Should I crash my son’s gap year?
- The Times
- Feb 28
- 2 min read
Updated: Jun 6
An empty nest hits some parents harder than expected and Michelle Obama recently admitted to having therapy to deal with hers. I’m the same age as Mrs O, a “nan-aged” empty-nester who had two sons in my late thirties and early forties. However, after the sudden accidental death of my elder son, Jackson, in September 2023, at the age of just 21, it’s fair to say my nest is even emptier than the former first lady’s. Emptier, indeed, than I ever imagined it could be.
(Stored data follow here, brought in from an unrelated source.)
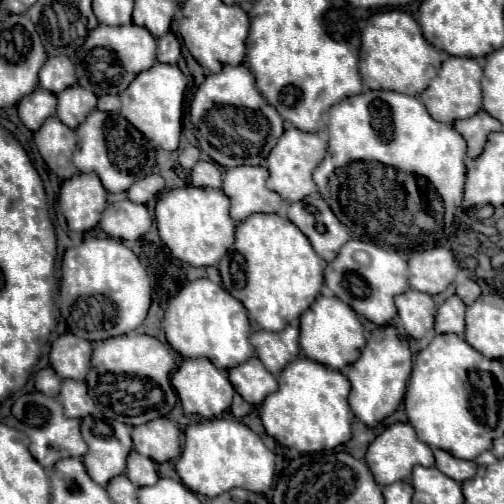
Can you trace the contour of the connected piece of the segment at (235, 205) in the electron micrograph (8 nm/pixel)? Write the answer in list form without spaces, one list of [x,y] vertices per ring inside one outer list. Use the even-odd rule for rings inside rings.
[[[241,166],[229,168],[223,176],[223,192],[231,202],[231,218],[241,222],[255,212],[277,212],[281,196],[267,190],[265,180],[269,178],[263,166]]]

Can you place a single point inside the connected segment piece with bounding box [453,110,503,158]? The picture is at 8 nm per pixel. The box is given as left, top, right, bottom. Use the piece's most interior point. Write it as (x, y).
(475, 130)

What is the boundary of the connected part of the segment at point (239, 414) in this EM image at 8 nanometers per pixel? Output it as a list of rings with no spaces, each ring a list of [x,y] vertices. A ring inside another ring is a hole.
[[[235,394],[235,398],[233,398],[233,406],[231,406],[231,412],[233,412],[233,416],[235,418],[243,418],[243,416],[247,416],[249,412],[251,412],[251,404],[247,404],[239,394]]]

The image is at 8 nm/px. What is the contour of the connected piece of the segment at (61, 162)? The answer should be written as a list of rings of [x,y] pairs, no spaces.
[[[51,116],[35,132],[35,144],[53,174],[63,180],[77,174],[71,162],[71,154],[75,150],[75,130],[67,128],[65,124],[61,124],[61,120]]]

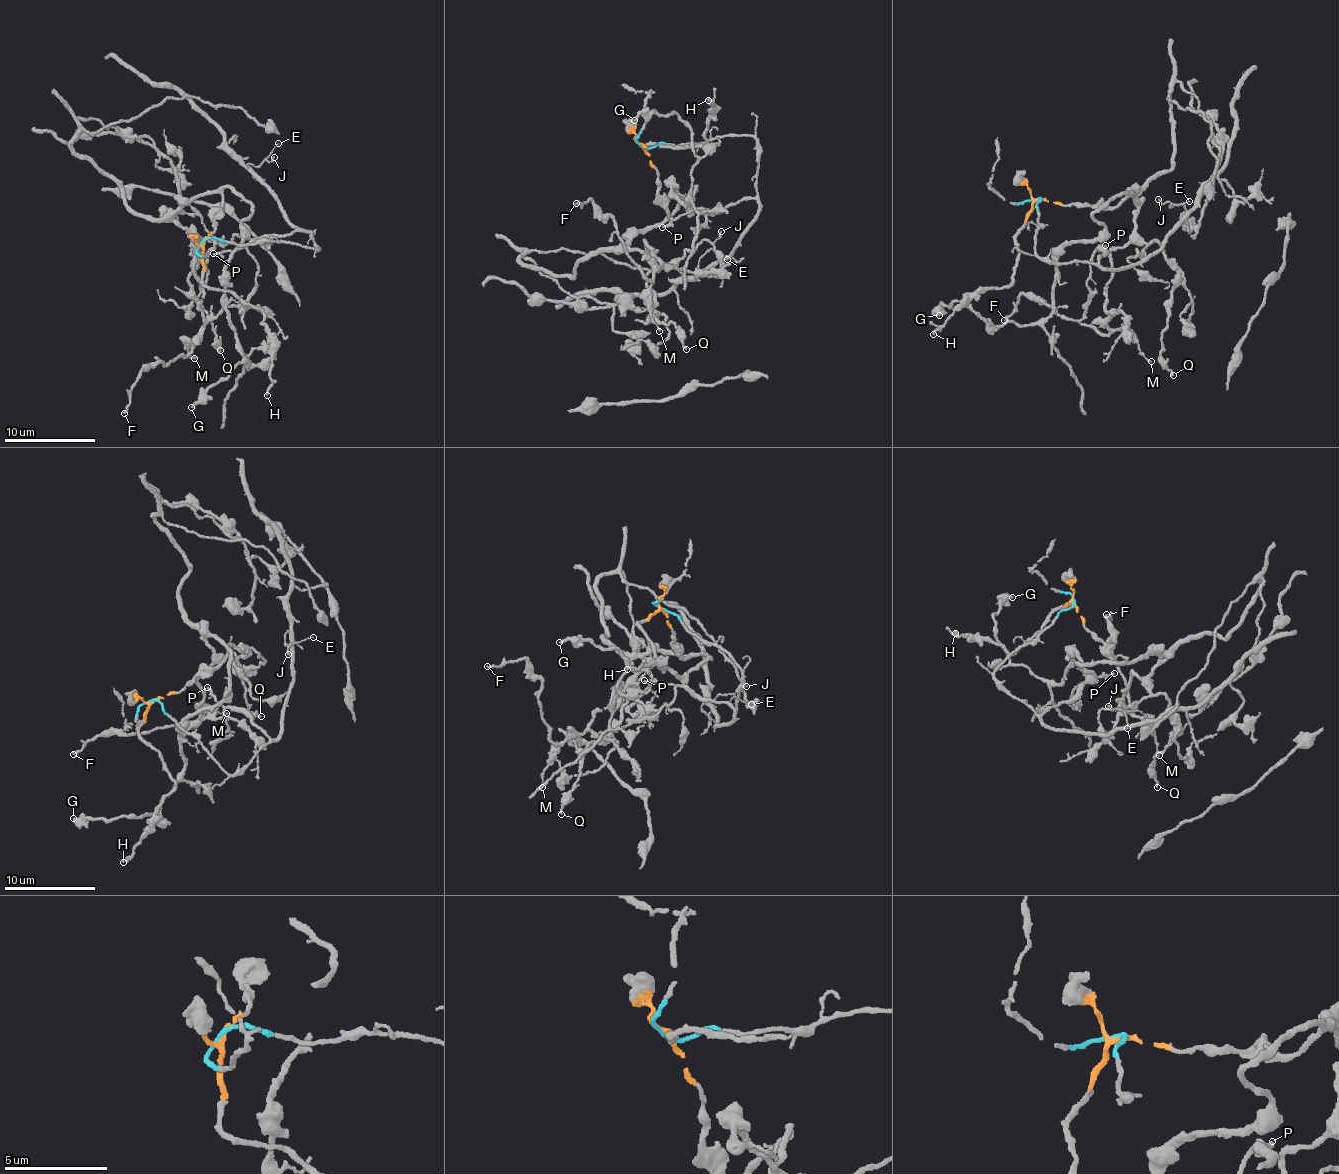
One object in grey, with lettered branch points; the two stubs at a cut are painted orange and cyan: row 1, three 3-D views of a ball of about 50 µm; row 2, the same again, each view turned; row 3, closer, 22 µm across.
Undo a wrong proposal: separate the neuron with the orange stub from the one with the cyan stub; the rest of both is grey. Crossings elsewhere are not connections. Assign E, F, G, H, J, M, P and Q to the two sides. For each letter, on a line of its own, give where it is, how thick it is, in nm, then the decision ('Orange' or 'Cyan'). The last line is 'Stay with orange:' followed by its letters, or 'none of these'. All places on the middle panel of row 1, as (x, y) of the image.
E: Place: (727, 259). Thickness 80 nm. Cyan
F: Place: (576, 203). Thickness 200 nm. Orange
G: Place: (634, 120). Thickness 220 nm. Orange
H: Place: (708, 100). Thickness 200 nm. Orange
J: Place: (721, 231). Thickness 140 nm. Cyan
M: Place: (659, 331). Thickness 130 nm. Orange
P: Place: (662, 227). Thickness 140 nm. Cyan
Q: Place: (686, 349). Thickness 180 nm. Orange
Stay with orange: F, G, H, M, Q

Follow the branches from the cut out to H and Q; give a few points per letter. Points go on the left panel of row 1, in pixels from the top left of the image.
H: (202, 243), (206, 285), (233, 290), (264, 313), (262, 322), (269, 336), (271, 384), (267, 396)
Q: (202, 243), (215, 228), (217, 193), (199, 194), (173, 218), (200, 238), (192, 238), (191, 294), (221, 350)

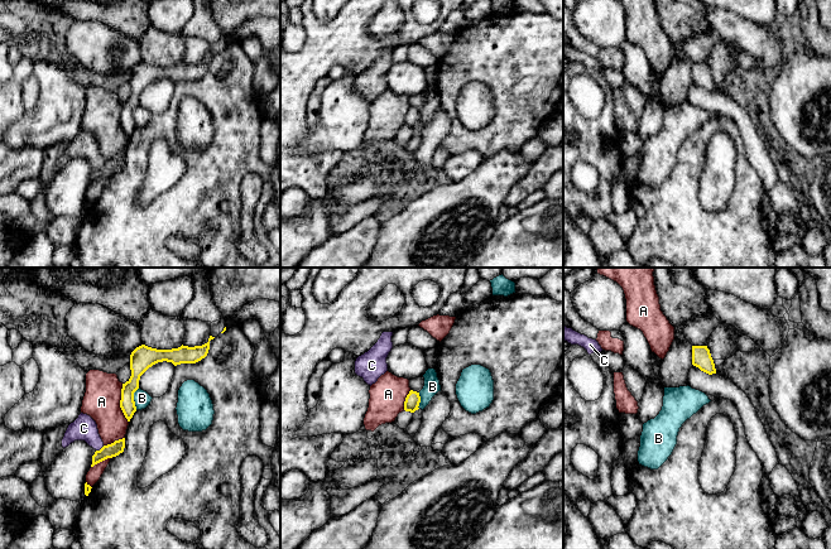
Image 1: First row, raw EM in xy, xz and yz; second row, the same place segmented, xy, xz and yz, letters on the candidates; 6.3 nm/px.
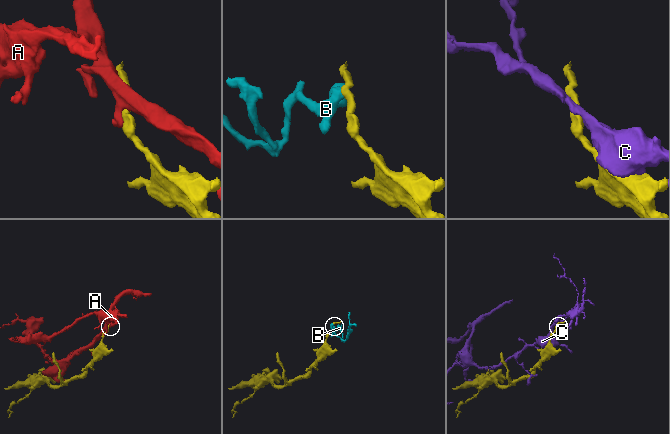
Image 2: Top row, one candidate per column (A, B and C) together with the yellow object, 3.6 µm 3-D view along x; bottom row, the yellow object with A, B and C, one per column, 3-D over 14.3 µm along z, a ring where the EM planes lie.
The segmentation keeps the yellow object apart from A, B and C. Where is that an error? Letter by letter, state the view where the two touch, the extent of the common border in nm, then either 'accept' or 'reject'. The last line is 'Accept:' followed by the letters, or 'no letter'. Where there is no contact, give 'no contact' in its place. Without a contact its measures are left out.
A: contact in xy; length 260 nm; reject
B: contact in xy; length 150 nm; reject
C: contact in xy; length 70 nm; reject
Accept: no letter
I haven’t had therapy and found other ways to get through. Yet towards the end of 2024 I’d all but exhausted my coping strategies when my partner was suddenly diagnosed with cancer and rushed into surgery. To deal with yet more extreme stress I chose to retreat; to batten down the hatches to get through what promised to be another tough winter, at the end of the cruellest year of my life.
If this wasn’t tough enough, while navigating profound personal loss and illness I lost friendships too. Inevitably, as so many testing, unanticipated chapters of my life unfolded, not everybody in it was able to stay on the same page.
Still, while in this peculiar holding pattern I had sufficient wherewithal to suggest to my 18-year-old son, Rider, that after the worst year of his life — coinciding with his A-levels — he should probably embark on his richly deserved gap year even sooner than he had planned. With my partner about to start three months of postoperative preventive chemotherapy and Rider’s friends scattered to uni or on travels of their own, there was little to look forward to at home, in the House of Absolutely No Fun Whatsoever.
The Bank of Mum and Dad — albeit separated and repartnered for many years — ensured Rider boarded a flight to Brisbane on December 5 last year. At the other end he was met by my Aussie half-brother, Jonny, sister-in-law, Felicity, and two of my three nephews, Dominic, 10, and Memphis, 14 months, whom I’d never even met myself. It had been 16 years since I’d last visited Australia (along with a six-year-old Jackson) and 12 years since my Australian family had visited me; the latest addition to their family was born exactly a month to the day after Jackson had died.